§ **WORK INSTRUCTION**
In your copy, repeat each record exactly and include no pictures.

§ **SOURCE DATA**
*** Block opens ***

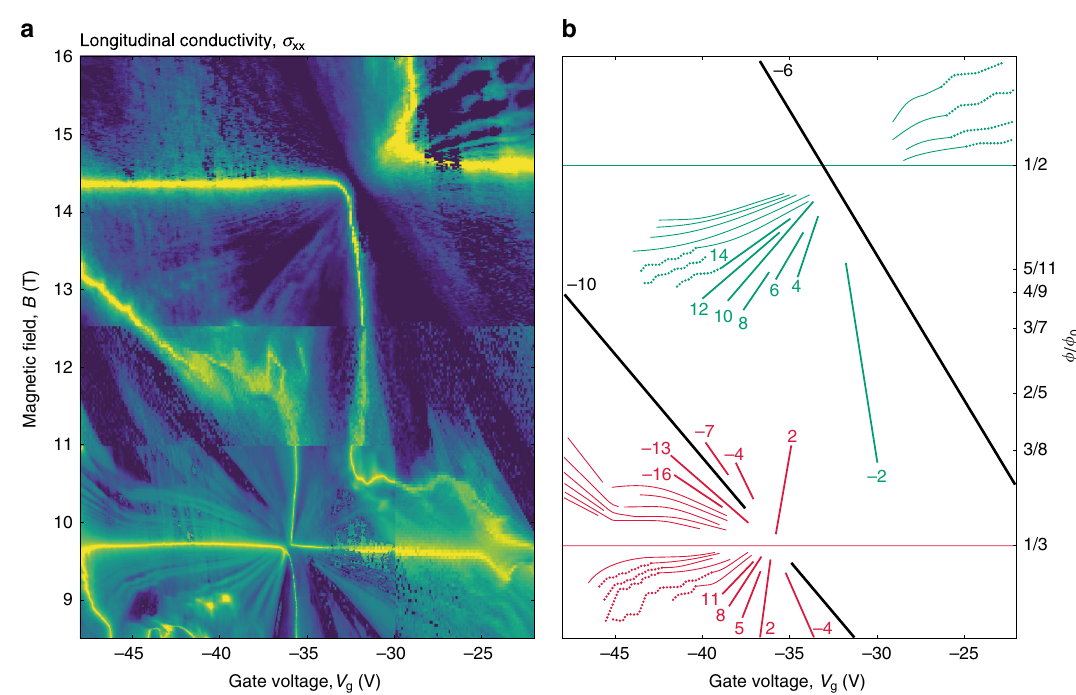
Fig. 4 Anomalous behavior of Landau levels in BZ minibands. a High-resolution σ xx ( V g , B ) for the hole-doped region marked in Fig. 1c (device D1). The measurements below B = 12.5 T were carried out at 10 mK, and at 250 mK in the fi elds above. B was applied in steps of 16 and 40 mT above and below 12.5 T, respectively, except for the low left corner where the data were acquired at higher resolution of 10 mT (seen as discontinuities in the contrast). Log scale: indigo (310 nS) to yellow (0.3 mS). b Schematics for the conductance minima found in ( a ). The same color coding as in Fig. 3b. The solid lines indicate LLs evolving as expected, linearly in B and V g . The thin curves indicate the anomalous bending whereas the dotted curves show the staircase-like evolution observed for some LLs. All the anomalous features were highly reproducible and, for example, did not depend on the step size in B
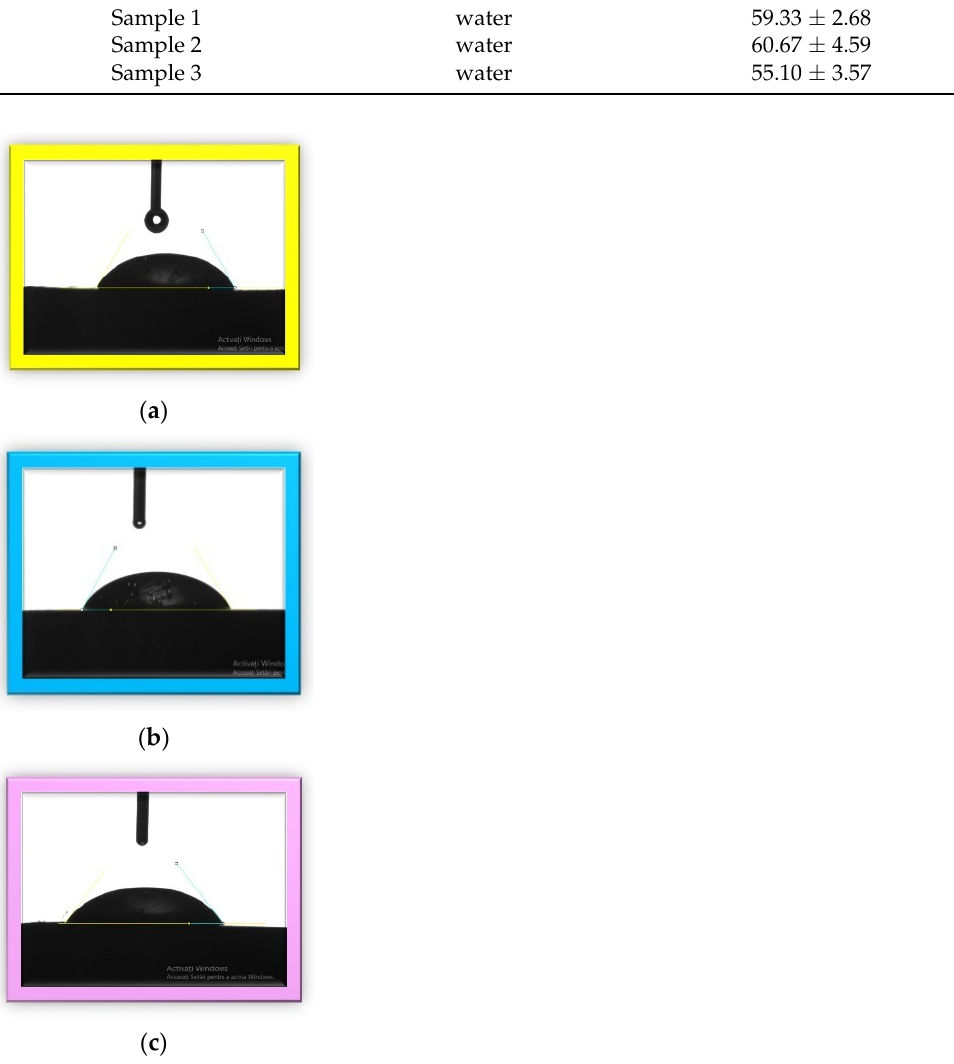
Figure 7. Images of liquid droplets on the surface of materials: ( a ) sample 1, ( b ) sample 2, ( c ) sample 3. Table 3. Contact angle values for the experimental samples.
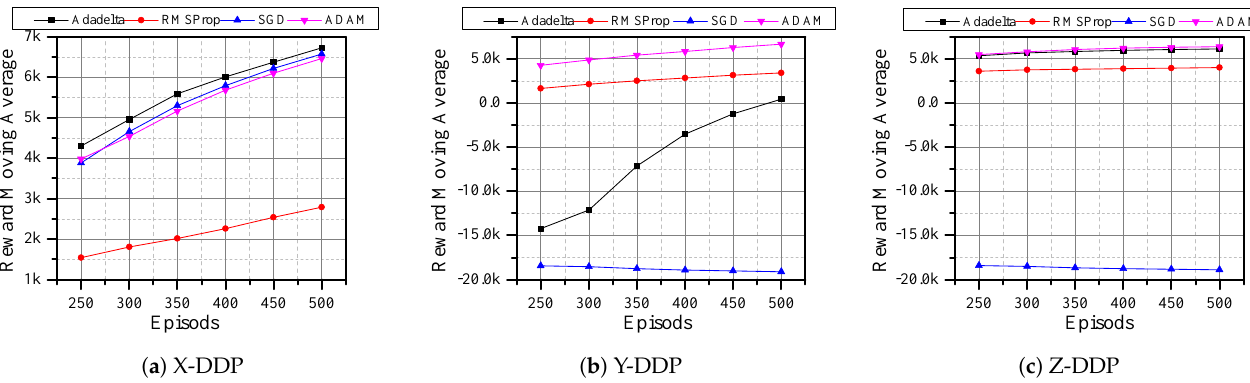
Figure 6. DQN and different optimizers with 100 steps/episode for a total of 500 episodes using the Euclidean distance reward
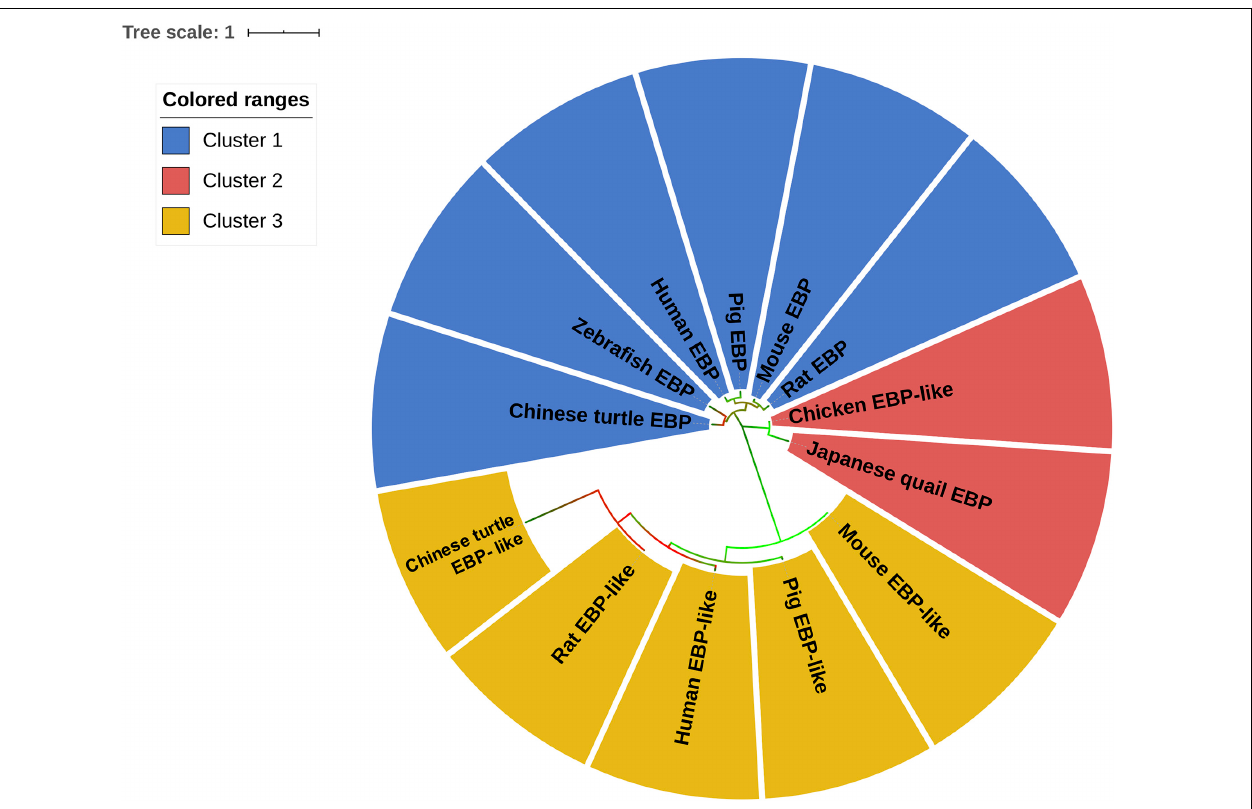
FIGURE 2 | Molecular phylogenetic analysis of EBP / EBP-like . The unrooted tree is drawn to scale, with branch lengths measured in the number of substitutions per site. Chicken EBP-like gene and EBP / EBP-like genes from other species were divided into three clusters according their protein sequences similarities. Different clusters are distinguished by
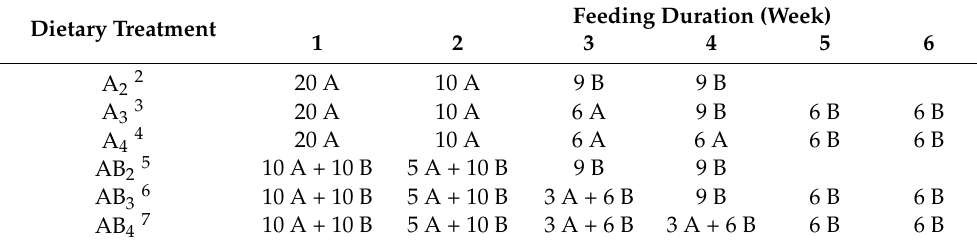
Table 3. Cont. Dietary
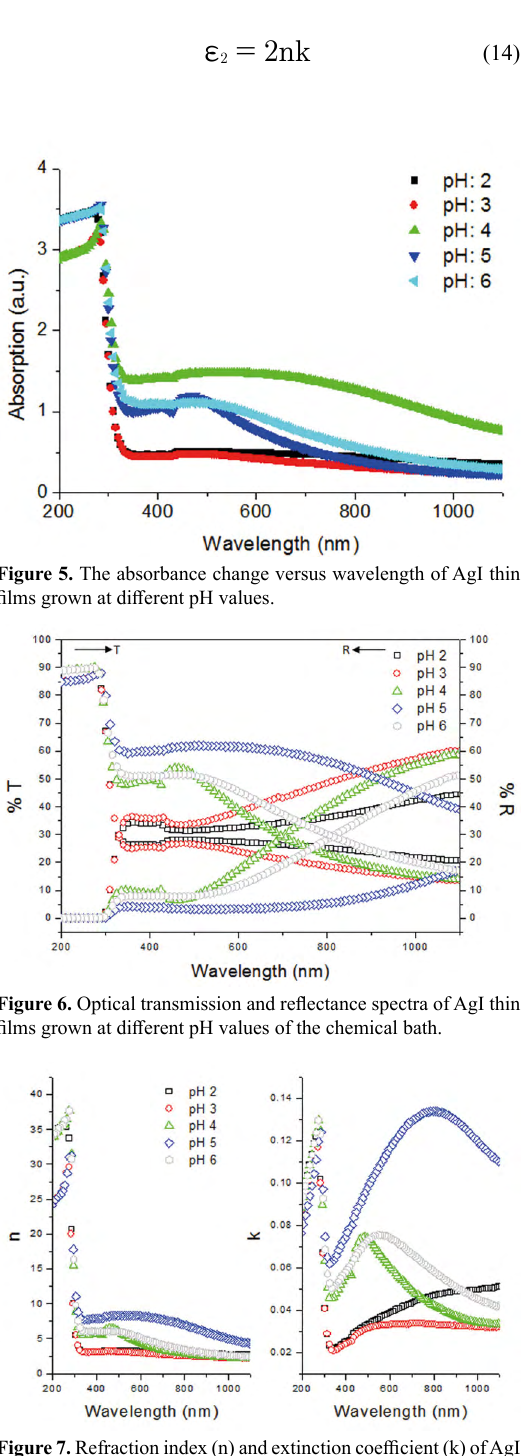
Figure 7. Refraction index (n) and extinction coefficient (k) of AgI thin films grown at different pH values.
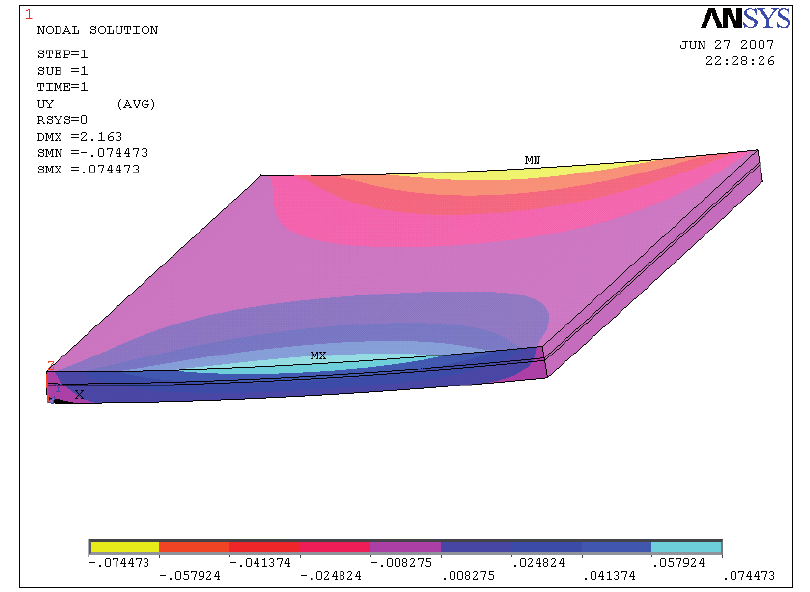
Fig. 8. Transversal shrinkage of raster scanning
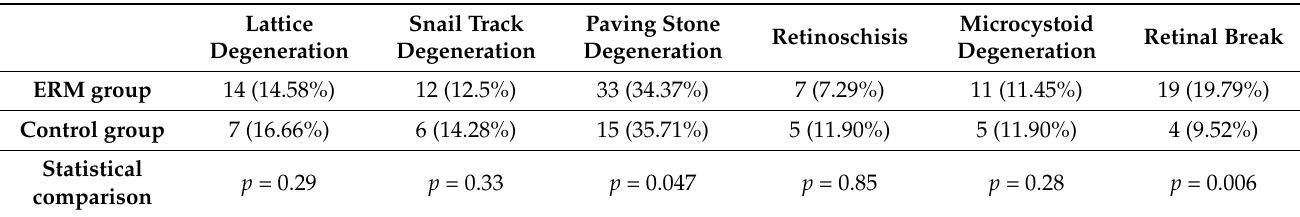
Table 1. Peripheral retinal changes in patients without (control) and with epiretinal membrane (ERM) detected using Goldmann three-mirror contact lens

*** Block closes ***

§ **RESPONSE AREA**
Fig. 4 Anomalous behavior of Landau levels in BZ minibands. a High-resolution σ xx ( V g , B ) for the hole-doped region marked in Fig. 1c (device D1). The measurements below B = 12.5 T were carried out at 10 mK, and at 250 mK in the fi elds above. B was applied in steps of 16 and 40 mT above and below 12.5 T, respectively, except for the low left corner where the data were acquired at higher resolution of 10 mT (seen as discontinuities in the contrast). Log scale: indigo (310 nS) to yellow (0.3 mS). b Schematics for the conductance minima found in ( a ). The same color coding as in Fig. 3b. The solid lines indicate LLs evolving as expected, linearly in B and V g . The thin curves indicate the anomalous bending whereas the dotted curves show the staircase-like evolution observed for some LLs. All the anomalous features were highly reproducible and, for example, did not depend on the step size in B
Figure 7. Images of liquid droplets on the surface of materials: ( a ) sample 1, ( b ) sample 2, ( c ) sample 3. Table 3. Contact angle values for the experimental samples.
Figure 6. DQN and different optimizers with 100 steps/episode for a total of 500 episodes using the Euclidean distance reward
FIGURE 2 | Molecular phylogenetic analysis of EBP / EBP-like . The unrooted tree is drawn to scale, with branch lengths measured in the number of substitutions per site. Chicken EBP-like gene and EBP / EBP-like genes from other species were divided into three clusters according their protein sequences similarities. Different clusters are distinguished by
Table 3. Cont. Dietary
Figure 7. Refraction index (n) and extinction coefficient (k) of AgI thin films grown at different pH values.
Fig. 8. Transversal shrinkage of raster scanning
Table 1. Peripheral retinal changes in patients without (control) and with epiretinal membrane (ERM) detected using Goldmann three-mirror contact lens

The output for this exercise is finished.